The Plaustow Planning Board on Aug. 6 voted to adopt amended rules and procedures after a continued public hearing, approving changes that mostly correct capitalization, punctuation and statutory citations and that add procedural clarifications for fees, the capital improvement program and staff duties. The motion to accept “the bylaws and rules and procedures of Plaustow Planning Board as read into the record and with subsequent changes as noted during the public hearing in total” was moved by the meeting chair and seconded by Dan Kane; the board approved the measure by voice vote (4–1–0 per the meeting record).
Members said most edits are technical, but a member raised a substantive concern about language in section 9(e) (page 9), and announced they would vote no; the meeting record shows one opposed vote. The changes adopted include making the effective date current, capitalizing statutory terms (for example, “Subdivision” and “Site Plan”), defining the regional planning commission (RPC) as a term used later in the rules, and clarifying the board’s authority to collect planning fees under the subdivision and site-plan statutes.
Board members and staff emphasized a new provision that allows the chair, in the chair’s judgment, to admit last-minute, non-substantive submissions into the meeting packet when a prompt decision is necessary. Planning staff also proposed a limited administrative process to correct typographical and numbering errors without reopening a public hearing, provided those corrections do not cause substantive change.

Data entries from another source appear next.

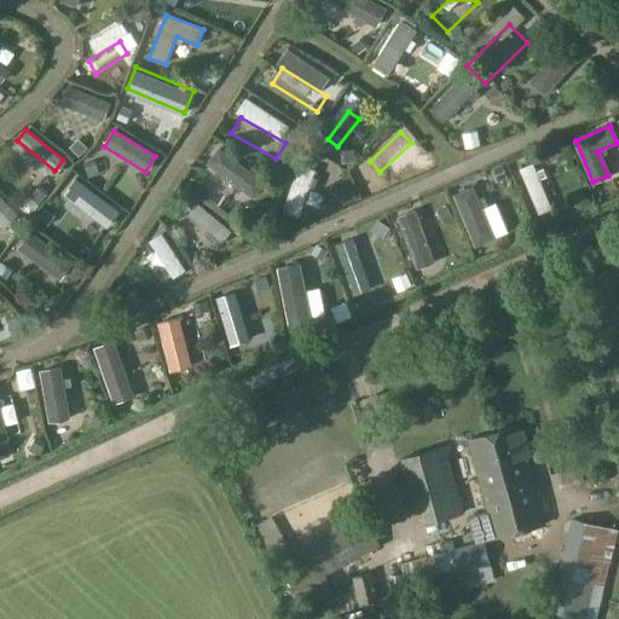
[(17,163),(33,178),(25,186),(41,200),(61,179),(28,150),(17,163)]
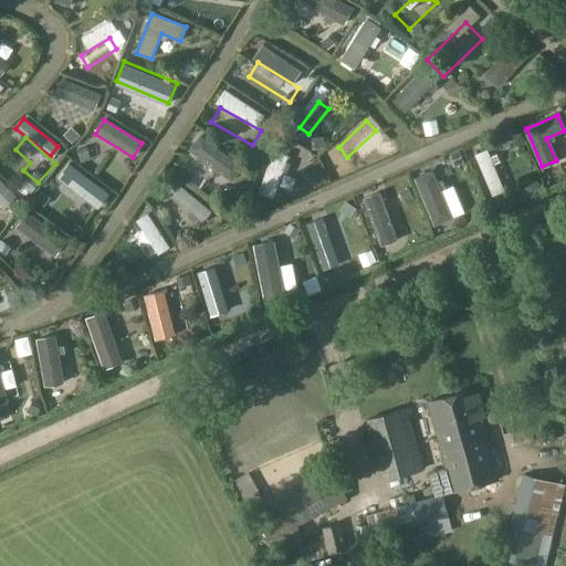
[(200,137),(191,149),(232,180),(241,167),(200,137)]
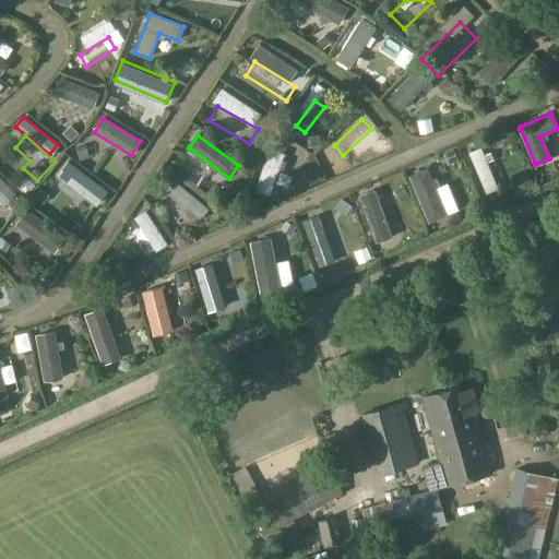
[(482,147),(470,153),(487,194),(499,189),(482,147)]
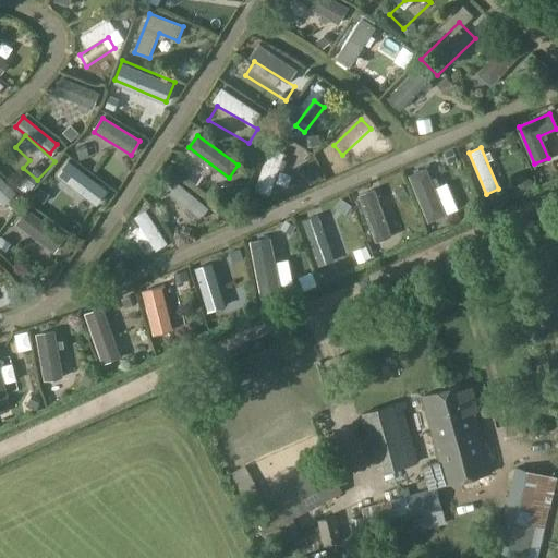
[(256,189),(270,194),(284,154),(269,148),(256,189)]
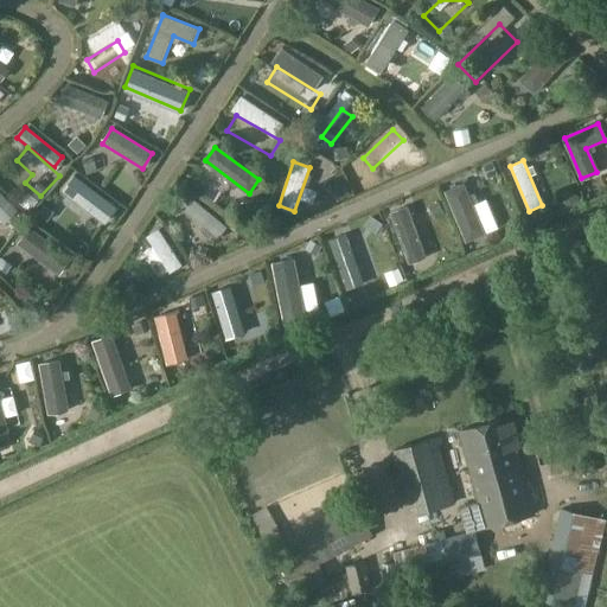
[(75,176),(63,191),(103,222),(115,206),(75,176)]
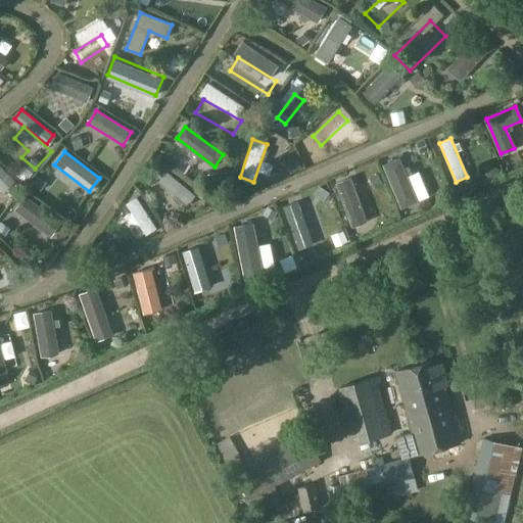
[(399,159),(385,165),(402,207),(417,201),(399,159)]
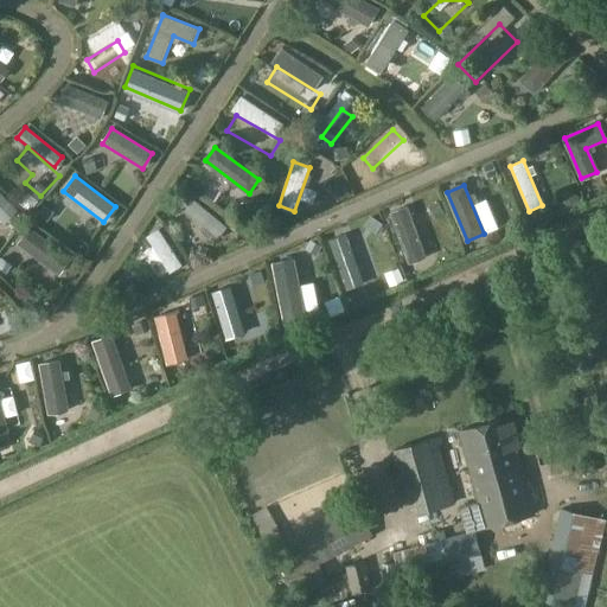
[(14,216),(16,215),(0,197),(0,222),(4,227),(4,225),(11,231),(19,221),(14,216)]
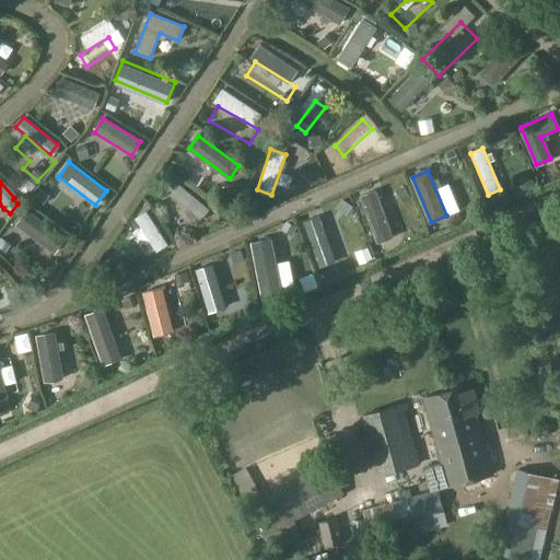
[(182,186),(172,197),(201,220),(210,209),(182,186)]
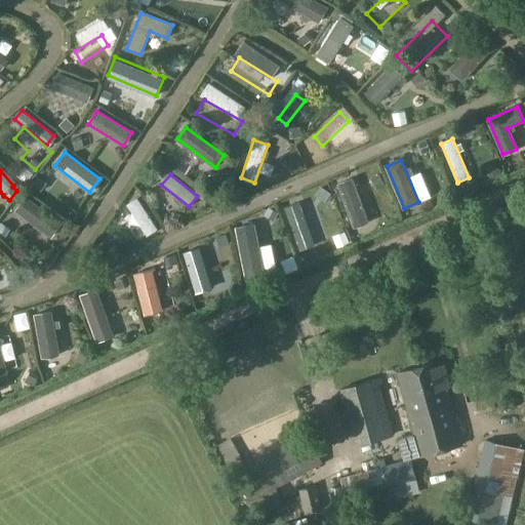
[(353,178),(338,184),(354,227),(368,221),(353,178)]
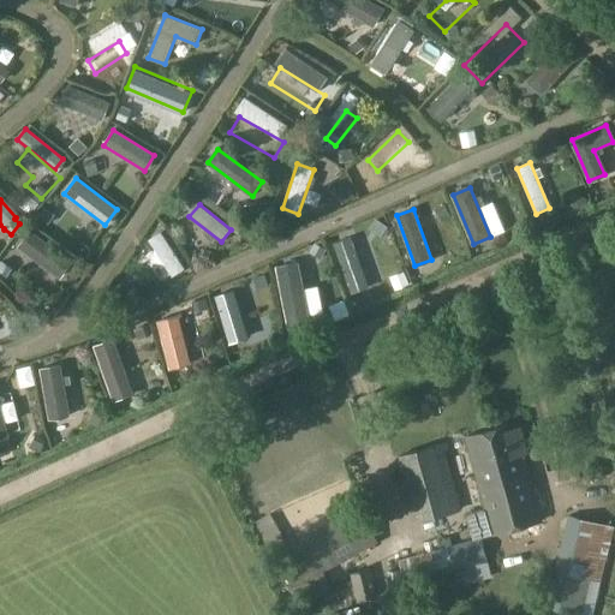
[(19,246),(60,278),(71,262),(30,232),(19,246)]
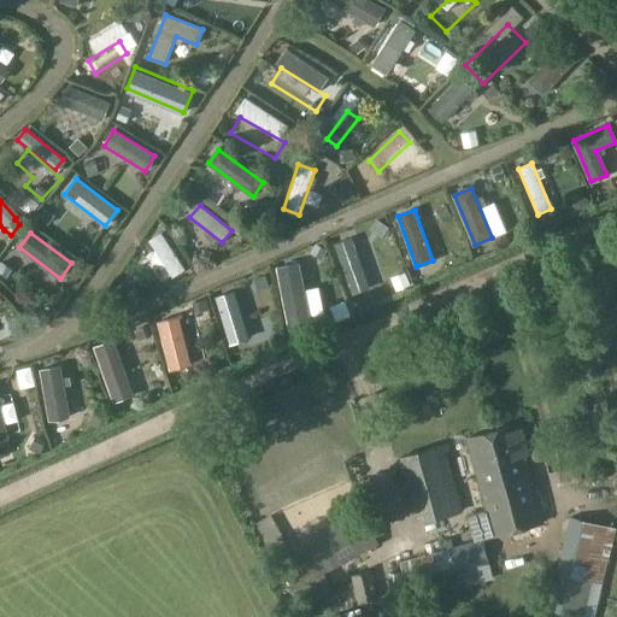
[(153,244),(175,276),(187,268),(165,235),(153,244)]
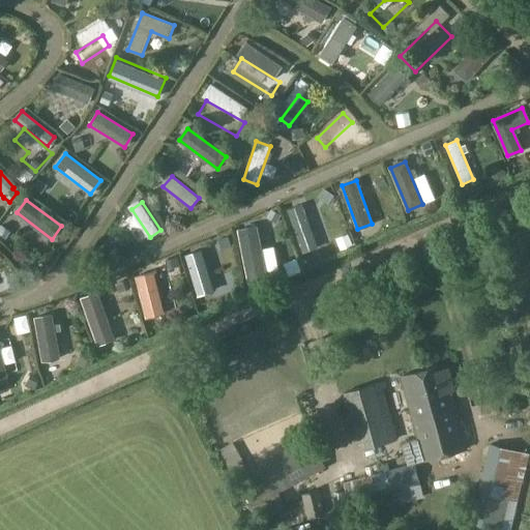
[(288,210),(303,253),(317,247),(302,205),(288,210)]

The adopted rules add explicit references to state statute sections cited during the hearing, including RSA citations tied to subdivision, site-plan and fee authority. The board also inserted a clarified description of planning staff duties drawn from the town’s subdivision regulations and added a provision that board subcommittees for the capital improvements program (CIP) may include members of other town boards.
During discussion, members debated whether the rules should require the town to provide municipal email addresses to planning board members. The final text as presented used permissive language (may/should) rather than the imperative “shall,” after members said providing town email addresses is controlled by town administration rather than by the planning board.
The public hearing had been continued from an earlier meeting; the board closed the public hearing at 7:05 p.m., moved to adopt the revised rules and proceeded to the vote.
Less-critical edits not requiring substantive action include renumbering and capitalization fixes and wording changes to align the rules with statutory language. Because the changes were adopted by the planning board after the public hearing, they will take effect per the text approved by the board.